Les équipes permettent aux agents qui travaillent dans les dossiers connexes de partager savoir, expertise et charge de travail. En outre, elles mettent souvent à contribution des agents d’autres équipes lorsque des questions convergent. On encourage les possibilités d’une telle convergence entre les équipes et les appuie dans la pratique.
Lorsqu’il se présente des enjeux d’envergure qui exigent une attention immédiate, la Section a mis à contribution diverses équipes pour mettre en place une capacité de pointe. C’est ce qui s’est produit, par exemple, dans le cas de l’élaboration de la Loi antiterroriste et du soutien nécessaire à la suite du 11 septembre 2001 et, plus récemment, de l’appui à apporter à l’initiative législative proposée par le gouvernement au sujet de la Charte des droits des victimes.
Dans le contexte de la réponse donnée par la Section au Sondage auprès des fonctionnaires fédéraux de 2011, on a pris diverses mesures pour optimiser les ressources et promouvoir le cheminement de carrière et la gestion des ressources humaines, entre autres, notamment les suivantes : promotion des plans d’apprentissage individuels; gestion des talents; mentorat et formation, y compris séances internes de formation et d’information; désignation de suppléants dans le cas de certains dossiers.
Étant donné nos défis liés aux ressources, nous avons sollicité de plus en plus, dans toute la Section, des manifestations d’intérêt à l’égard de diverses possibilités de suppléance et de tâches particulières à exécuter ou de postes à remplir.
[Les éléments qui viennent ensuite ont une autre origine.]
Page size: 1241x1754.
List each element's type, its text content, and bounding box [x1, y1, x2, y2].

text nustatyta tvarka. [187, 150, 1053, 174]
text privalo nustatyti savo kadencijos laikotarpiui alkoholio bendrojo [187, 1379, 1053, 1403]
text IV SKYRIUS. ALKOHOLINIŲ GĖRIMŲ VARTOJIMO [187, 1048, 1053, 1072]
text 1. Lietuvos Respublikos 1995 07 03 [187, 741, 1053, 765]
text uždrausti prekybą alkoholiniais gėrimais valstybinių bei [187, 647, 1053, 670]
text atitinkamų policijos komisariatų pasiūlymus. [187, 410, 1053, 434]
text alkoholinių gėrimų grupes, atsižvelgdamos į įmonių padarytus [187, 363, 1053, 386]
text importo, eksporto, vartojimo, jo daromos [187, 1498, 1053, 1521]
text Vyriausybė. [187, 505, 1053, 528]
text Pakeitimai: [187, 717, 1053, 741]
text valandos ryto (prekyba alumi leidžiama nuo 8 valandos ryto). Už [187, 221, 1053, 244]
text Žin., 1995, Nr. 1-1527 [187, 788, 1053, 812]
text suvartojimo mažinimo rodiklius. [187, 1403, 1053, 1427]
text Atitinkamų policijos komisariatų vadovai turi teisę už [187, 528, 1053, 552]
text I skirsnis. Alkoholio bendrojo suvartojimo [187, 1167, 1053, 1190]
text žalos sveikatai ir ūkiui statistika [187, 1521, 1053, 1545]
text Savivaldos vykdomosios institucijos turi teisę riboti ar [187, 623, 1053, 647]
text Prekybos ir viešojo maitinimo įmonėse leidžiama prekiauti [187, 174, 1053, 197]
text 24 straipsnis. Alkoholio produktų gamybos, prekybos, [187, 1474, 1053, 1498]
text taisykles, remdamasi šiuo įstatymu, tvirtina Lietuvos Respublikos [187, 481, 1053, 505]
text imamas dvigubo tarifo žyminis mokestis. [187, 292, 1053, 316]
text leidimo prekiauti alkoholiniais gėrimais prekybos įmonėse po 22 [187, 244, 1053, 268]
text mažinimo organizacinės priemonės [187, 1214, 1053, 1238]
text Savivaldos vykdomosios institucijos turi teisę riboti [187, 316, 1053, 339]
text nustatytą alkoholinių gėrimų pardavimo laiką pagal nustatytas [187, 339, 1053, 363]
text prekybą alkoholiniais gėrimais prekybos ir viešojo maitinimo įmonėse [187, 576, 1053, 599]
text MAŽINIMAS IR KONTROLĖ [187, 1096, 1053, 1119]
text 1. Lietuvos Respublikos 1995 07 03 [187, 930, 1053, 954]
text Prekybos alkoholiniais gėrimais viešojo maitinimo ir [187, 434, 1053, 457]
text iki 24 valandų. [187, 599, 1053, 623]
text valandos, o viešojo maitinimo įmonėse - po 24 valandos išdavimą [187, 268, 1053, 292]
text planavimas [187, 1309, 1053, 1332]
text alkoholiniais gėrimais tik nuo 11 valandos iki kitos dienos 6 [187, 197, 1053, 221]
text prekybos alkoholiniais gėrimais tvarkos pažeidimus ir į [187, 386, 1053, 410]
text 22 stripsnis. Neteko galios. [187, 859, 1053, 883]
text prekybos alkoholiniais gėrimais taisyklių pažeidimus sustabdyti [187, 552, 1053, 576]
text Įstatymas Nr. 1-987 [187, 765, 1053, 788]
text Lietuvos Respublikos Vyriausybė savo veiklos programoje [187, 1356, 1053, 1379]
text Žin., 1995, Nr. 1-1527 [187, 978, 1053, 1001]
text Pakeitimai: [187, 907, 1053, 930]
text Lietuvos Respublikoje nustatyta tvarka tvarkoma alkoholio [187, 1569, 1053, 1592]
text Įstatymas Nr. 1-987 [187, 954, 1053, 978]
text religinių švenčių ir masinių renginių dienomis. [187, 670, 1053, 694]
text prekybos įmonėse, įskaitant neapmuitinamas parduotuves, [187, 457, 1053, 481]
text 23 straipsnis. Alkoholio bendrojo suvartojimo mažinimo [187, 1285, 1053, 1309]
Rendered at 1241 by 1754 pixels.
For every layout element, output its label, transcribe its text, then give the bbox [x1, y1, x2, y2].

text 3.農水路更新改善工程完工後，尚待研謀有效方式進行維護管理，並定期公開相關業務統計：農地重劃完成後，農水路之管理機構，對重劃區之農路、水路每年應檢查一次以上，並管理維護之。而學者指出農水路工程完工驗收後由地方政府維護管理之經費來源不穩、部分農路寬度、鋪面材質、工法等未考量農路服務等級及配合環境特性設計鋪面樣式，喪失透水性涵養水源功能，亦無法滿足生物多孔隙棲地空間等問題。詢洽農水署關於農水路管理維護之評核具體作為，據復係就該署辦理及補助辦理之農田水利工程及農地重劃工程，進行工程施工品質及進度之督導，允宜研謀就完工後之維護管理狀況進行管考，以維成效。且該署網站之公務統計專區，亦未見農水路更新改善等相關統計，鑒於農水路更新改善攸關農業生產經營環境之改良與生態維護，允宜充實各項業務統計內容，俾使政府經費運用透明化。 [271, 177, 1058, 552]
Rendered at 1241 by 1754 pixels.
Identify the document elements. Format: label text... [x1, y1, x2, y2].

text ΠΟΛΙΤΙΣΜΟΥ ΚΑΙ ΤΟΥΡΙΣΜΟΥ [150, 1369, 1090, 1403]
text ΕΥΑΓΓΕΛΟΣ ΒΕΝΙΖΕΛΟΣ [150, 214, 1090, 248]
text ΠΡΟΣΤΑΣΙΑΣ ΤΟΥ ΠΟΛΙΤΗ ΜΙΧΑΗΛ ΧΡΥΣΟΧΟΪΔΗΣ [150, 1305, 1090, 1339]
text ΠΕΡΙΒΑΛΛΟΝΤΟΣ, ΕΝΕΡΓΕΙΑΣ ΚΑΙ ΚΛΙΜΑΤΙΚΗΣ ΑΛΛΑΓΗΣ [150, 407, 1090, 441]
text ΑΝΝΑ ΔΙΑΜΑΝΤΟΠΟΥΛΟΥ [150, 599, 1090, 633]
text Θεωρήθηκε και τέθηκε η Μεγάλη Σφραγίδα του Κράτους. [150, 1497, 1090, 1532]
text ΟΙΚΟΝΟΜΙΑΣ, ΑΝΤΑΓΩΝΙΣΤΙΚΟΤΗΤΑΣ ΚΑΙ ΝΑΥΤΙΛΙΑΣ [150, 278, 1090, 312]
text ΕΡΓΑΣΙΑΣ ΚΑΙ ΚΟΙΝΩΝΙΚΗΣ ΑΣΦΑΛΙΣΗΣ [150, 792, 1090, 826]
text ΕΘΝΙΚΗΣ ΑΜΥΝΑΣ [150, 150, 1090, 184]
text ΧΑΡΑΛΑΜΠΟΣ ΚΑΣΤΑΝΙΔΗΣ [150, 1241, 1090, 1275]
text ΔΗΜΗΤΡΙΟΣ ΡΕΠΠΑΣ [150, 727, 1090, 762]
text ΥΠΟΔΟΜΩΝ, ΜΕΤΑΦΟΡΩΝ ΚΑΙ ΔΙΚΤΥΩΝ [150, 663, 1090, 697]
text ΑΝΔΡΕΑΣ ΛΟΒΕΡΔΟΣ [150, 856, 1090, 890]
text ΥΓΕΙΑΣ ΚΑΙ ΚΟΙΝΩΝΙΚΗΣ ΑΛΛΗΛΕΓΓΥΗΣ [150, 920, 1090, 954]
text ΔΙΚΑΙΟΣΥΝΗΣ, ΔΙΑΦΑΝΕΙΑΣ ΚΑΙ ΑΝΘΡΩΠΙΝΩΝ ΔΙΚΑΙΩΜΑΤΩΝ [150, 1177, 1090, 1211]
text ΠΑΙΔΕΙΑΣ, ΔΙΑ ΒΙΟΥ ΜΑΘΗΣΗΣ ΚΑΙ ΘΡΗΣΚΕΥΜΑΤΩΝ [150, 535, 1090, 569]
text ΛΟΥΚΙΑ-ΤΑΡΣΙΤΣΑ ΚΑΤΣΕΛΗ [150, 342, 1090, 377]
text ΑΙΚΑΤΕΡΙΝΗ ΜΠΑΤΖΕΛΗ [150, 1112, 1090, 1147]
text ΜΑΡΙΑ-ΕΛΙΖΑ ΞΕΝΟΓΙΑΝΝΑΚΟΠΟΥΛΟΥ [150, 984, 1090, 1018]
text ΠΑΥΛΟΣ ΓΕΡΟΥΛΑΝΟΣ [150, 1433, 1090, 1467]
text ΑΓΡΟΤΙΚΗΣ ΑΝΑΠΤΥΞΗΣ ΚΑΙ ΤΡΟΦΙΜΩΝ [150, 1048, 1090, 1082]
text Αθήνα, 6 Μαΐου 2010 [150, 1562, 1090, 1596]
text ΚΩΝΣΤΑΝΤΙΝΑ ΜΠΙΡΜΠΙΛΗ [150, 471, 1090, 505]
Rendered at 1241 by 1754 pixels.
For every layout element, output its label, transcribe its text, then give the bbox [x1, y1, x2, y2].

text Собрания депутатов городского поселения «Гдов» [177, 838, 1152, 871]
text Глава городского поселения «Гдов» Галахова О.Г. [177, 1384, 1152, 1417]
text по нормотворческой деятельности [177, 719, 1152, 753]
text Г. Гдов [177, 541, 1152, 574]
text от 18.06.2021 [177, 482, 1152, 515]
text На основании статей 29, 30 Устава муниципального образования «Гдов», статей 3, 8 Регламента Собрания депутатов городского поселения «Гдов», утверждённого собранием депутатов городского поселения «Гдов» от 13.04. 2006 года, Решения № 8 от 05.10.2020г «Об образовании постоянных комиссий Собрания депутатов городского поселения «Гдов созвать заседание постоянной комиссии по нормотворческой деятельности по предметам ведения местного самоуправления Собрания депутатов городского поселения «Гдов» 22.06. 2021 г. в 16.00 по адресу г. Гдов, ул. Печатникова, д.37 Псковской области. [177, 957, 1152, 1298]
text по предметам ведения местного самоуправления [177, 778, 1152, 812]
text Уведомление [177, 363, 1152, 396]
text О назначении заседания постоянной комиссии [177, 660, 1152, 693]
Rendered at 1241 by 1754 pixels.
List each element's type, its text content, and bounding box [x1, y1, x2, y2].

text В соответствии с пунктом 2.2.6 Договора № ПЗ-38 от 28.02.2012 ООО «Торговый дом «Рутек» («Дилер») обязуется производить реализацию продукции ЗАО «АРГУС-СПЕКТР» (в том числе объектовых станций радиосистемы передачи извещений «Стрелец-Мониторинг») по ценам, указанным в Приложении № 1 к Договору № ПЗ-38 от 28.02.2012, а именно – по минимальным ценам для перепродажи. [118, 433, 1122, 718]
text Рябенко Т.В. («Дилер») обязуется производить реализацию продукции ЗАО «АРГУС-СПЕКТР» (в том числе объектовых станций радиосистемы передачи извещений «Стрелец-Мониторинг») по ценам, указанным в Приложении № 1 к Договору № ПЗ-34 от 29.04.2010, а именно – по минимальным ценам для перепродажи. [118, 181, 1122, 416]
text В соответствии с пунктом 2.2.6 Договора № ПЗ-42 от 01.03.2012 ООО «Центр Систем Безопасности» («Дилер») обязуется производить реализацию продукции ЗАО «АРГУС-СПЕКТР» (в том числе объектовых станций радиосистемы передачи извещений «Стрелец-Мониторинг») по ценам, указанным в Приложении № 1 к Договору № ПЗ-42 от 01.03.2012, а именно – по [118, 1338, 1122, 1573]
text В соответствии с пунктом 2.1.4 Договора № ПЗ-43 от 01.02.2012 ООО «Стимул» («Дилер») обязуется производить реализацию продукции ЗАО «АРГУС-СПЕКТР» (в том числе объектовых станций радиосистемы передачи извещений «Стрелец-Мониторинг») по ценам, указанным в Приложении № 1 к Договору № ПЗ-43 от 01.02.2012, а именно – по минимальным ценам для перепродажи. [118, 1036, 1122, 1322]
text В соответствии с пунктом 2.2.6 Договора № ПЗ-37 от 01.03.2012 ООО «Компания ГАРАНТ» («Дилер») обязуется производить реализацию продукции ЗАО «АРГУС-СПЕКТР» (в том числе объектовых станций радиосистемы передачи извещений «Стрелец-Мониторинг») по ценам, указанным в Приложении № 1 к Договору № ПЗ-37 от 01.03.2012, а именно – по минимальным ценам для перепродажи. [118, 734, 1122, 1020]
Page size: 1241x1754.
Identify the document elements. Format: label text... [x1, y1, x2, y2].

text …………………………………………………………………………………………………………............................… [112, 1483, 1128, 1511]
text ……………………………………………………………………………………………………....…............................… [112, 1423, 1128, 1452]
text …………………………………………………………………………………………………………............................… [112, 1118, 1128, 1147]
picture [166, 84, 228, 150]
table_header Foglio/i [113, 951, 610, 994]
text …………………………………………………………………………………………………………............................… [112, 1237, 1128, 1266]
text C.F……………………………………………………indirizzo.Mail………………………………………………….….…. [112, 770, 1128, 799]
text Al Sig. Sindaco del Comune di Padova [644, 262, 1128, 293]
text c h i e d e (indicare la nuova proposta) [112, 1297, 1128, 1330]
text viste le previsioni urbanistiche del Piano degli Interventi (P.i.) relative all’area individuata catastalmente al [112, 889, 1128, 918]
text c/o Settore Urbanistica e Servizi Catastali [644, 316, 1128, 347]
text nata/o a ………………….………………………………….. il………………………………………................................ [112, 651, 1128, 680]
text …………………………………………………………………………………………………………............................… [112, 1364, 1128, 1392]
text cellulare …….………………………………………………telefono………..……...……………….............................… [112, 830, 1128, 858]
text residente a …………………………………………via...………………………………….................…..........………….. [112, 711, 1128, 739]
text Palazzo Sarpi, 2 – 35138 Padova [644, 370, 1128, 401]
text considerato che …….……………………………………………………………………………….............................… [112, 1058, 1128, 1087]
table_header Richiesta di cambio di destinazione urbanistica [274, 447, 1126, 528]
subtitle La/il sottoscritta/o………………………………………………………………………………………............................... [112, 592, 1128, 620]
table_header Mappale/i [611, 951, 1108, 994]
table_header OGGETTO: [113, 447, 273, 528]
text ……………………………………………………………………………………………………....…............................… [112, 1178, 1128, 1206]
Nous sommes conscients des avantages que les employés eux-mêmes peuvent en tirer, tout comme peut le faire le Ministère, lorsque les employés acquièrent de nouvelles compétences et une expérience nouvelle en travaillant à différents dossiers et comme membres d’équipes multidisciplinaires, en étant exposés à un travail nouveau.
5.2.3 Économie
Même si la Section produit ses résultats escomptés en utilisant des ressources humaines et financières limitées, elle ne fonctionne pas d’une manière durable. Plus du tiers du personnel de la SPDP qui a rempli le sondage auprès des fonctionnaires fédéraux de 2011 a indiqué ne pas pouvoir terminer le travail qui lui est affecté au cours des heures normales de travail (parfois, rarement, jamais/presque jamais). De plus, de multiples éléments de preuve ont indiqué que le milieu de travail exigeant commence à avoir un effet négatif sur le moral du personnel.
La convergence de plusieurs facteurs, c’est‑à-dire la perte d’avocats (particulièrement au niveau supérieur), la demande accrue de services de la Section et les délais courts alourdissent de plus en plus les pressions qui s’exercent sur les ressources limitées de la Section. Même si la Section a vu la demande de ses services grimper, elle n’a pas bénéficié d’une augmentation correspondante des ressources financières et humaines. La Section a en fait subi une réduction importante des deux au cours de la période d’évaluation. Ces réductions se sont traduites en réductions de coûts, car on a maintenant davantage recours à d’autres moyens de participation aux réunions, mais certains des principaux intervenants ont indiqué que les restrictions des déplacements ont une incidence négative sur la capacité de la SPDP de promouvoir et de protéger les intérêts du Canada dans le contexte de l’élaboration d’instruments internationaux.
Le plafonnement des déplacements a aussi limité la capacité des avocats de suivre de la formation. La Section a réagi en organisant et offrant de la formation interne aux agents des politiques (des avocats de la SPDP donnent de la formation à d’autres avocats de la Section). Les principaux intervenants ont fait remarquer que sans compter que ces séances de formation les aident à répondre aux besoins des avocats sur le plan du développement professionnel continu exigé par leur Barreau respectif, elles aident aussi à mieux connaître certains dossiers en particulier et les défis qu’ils posent, tout en instaurant l’esprit de camaraderie au sein de la Section.